Si le repreneur n’est pas du métier, il devra privilégier un franchiseur qui dispense une formation longue de plus de 60 jours voir même 90 jours, ainsi à l’issue de sa formation initiale, il pourra faire face à sa nouvelle activité. La totalité de la formation devra se faire chez le franchiseur ou dans des points de vente pilote, mais surtout pas au sein du site que le repreneur vient d’acquérir.

Ce qu’il faut retenir :

La recherche de l’entreprise à reprendre est un parcours souvent long et le premier contact ne sera pas forcément le bon.

Pour réussir une reprise, le cédant et le repreneur doivent préparer leur dossier très en amont, cette préparation conditionne fortement la réussite et fluidifiera la relation tripartite entre le cédant, le repreneur et le franchiseur.

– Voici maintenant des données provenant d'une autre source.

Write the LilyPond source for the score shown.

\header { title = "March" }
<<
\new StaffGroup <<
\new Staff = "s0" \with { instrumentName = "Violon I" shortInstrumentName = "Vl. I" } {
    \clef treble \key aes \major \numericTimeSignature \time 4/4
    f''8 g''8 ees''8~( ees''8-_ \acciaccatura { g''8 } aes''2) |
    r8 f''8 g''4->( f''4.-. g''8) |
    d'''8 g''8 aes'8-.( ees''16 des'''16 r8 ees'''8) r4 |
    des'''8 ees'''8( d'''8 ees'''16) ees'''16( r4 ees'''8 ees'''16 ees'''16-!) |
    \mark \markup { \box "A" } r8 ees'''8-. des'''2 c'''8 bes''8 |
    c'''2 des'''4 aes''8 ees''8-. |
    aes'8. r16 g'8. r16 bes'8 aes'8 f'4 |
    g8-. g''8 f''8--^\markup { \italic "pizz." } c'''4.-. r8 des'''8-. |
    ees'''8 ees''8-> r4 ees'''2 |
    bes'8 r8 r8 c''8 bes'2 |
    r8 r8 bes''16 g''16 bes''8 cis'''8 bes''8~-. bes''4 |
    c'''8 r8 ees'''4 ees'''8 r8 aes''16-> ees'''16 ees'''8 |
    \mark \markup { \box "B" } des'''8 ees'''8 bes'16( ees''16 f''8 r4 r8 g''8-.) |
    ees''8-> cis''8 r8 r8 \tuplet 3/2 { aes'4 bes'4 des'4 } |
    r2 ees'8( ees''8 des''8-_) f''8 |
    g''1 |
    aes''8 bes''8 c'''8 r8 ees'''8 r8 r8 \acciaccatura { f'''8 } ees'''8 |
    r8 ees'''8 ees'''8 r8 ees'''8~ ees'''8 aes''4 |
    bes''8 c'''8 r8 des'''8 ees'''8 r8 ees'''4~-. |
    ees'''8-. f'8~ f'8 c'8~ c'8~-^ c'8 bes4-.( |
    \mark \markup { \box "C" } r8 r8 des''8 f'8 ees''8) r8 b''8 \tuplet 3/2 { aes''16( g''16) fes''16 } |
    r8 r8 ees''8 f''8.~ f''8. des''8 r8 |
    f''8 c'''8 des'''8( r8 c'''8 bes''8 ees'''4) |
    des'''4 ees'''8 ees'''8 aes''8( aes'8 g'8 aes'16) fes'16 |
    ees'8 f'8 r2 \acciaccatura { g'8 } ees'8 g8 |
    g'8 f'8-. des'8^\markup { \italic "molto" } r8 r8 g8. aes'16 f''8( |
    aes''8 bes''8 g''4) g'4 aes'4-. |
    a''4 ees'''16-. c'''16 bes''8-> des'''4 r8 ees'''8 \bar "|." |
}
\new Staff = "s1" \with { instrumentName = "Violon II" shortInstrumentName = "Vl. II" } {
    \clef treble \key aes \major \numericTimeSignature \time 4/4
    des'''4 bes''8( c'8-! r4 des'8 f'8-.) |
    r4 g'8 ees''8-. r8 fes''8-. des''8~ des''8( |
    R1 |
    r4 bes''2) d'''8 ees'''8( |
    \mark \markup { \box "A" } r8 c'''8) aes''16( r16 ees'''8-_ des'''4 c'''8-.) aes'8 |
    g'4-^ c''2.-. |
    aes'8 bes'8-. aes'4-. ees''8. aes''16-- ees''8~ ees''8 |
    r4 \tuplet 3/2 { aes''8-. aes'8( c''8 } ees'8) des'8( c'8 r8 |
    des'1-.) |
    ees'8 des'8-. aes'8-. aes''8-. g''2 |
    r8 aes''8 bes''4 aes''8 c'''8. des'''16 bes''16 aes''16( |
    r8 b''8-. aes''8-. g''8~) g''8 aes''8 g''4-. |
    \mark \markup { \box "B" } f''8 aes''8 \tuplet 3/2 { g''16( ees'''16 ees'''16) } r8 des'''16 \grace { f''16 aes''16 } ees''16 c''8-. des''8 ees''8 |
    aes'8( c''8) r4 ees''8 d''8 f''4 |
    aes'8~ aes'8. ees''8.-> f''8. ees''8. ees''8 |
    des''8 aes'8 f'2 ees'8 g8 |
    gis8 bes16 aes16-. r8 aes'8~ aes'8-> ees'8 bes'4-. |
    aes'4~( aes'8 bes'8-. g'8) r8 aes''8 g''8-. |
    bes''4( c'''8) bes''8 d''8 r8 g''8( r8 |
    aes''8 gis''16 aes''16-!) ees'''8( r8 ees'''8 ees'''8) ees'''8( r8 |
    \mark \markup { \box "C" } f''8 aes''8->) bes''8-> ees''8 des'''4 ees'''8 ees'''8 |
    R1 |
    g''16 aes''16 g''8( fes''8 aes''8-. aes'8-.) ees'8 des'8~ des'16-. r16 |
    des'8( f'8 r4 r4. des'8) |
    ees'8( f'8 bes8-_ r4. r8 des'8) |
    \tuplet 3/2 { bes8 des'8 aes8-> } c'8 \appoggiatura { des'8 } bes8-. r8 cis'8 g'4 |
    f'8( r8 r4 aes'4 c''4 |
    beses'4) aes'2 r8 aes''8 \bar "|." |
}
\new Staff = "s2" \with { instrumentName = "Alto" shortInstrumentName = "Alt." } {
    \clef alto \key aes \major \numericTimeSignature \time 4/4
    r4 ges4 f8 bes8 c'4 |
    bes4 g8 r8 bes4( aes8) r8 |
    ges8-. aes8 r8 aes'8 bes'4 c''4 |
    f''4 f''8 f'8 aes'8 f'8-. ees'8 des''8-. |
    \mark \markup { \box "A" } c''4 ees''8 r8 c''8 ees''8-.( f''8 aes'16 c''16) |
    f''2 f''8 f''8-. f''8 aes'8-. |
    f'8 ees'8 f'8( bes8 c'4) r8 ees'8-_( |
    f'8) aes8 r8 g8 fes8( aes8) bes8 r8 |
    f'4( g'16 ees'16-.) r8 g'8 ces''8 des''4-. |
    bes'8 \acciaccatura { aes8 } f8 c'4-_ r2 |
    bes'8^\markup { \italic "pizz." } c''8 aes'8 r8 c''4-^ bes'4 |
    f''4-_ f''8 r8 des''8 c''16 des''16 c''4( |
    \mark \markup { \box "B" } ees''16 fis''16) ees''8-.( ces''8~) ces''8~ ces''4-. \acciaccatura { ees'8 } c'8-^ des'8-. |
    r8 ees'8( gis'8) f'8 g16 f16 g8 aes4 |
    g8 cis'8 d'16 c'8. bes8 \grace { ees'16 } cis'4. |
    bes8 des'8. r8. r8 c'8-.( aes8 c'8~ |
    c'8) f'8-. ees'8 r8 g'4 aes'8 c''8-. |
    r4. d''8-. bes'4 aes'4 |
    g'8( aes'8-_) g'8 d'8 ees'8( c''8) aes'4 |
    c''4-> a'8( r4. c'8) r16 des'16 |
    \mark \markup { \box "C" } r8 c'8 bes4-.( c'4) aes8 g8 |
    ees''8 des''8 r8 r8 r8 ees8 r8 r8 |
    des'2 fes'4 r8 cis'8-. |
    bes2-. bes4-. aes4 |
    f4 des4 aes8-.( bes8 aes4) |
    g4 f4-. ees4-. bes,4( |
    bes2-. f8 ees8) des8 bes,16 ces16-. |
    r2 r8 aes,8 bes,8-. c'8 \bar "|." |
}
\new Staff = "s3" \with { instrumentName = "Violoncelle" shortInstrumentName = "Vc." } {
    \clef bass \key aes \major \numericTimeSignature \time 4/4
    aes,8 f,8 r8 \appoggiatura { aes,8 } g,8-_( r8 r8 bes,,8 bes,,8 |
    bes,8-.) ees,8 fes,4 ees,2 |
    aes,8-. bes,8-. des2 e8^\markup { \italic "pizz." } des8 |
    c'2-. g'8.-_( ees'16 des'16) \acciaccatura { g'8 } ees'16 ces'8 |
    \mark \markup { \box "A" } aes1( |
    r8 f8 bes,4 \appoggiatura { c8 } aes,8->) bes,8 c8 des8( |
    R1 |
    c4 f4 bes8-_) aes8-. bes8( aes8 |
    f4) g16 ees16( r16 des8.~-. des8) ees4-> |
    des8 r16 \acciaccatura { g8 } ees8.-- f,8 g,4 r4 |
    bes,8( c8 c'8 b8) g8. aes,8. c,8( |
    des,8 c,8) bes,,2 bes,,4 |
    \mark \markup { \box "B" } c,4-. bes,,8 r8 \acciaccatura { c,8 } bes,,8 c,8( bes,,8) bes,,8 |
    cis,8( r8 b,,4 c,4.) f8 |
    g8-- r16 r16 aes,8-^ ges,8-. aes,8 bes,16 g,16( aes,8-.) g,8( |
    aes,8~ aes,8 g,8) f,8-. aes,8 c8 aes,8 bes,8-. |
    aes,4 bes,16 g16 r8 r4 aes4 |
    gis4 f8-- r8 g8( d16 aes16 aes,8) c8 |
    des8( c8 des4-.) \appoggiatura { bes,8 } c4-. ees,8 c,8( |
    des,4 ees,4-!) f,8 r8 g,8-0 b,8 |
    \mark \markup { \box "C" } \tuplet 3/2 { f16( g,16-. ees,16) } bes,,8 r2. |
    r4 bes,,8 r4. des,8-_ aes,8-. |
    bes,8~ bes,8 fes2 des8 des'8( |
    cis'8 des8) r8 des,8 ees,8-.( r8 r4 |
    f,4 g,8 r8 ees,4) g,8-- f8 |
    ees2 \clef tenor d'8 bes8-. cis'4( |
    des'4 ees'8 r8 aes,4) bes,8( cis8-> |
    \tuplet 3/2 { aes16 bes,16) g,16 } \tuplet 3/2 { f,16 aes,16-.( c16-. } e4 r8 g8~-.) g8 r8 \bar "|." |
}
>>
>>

Pour le repreneur futur franchisé :

  • S’adresser en premier au franchiseur qui pourra lui proposer soit des points de vente succursalistes ou  le mettre en contact avec des franchisés cédants.
  • Sur une reprise, il est préférable que le repreneur connaisse le secteur, malgré la qualité et la durée de la formation.
  • Il est important pour le repreneur de ne pas mettre la totalité de ses fonds disponibles dans la reprise du capital. Il est opportun d’en garder pour la suite !
  • Le repreneur doit choisir son entreprise-cible par rapport à ses attentes, ses compétences, ses domaines d’appétences et en fonction de ses capacités financières et managériales.
  • Le repreneur doit être agréé par le franchiseur
  • Un audit réalisé avec des experts (expert-comptable, avocat, conseil en franchise)
  • La reprise coûte plus cher qu’une création mais est plus facilement finançable par les banques  

Pour le franchisé cédant :

  • Bien communiquer très en amont avec son franchiseur sur son intention de céder son point de vente pour valider que le franchiseur ne veut pas préempter la cession. 
  • Si le franchisé souhaite développer une activité identique, dans le même secteur géographique, il devra s’assurer auprès du franchiseur  que celui-ci ne l’en empêchera pas. Idem s’il existe une clause de non affiliation qui lui interdit de rejoindre une enseigne concurrente.
  • La nécessité de faire le point avec le franchiseur et de renégocier si besoin ses points contractuels avant toute cession.
  • Quelque soit sa situation le franchisé cédant doit informer son franchiseur, une cession non préparée avec le franchiseur aura moins de chance d’arriver au bout.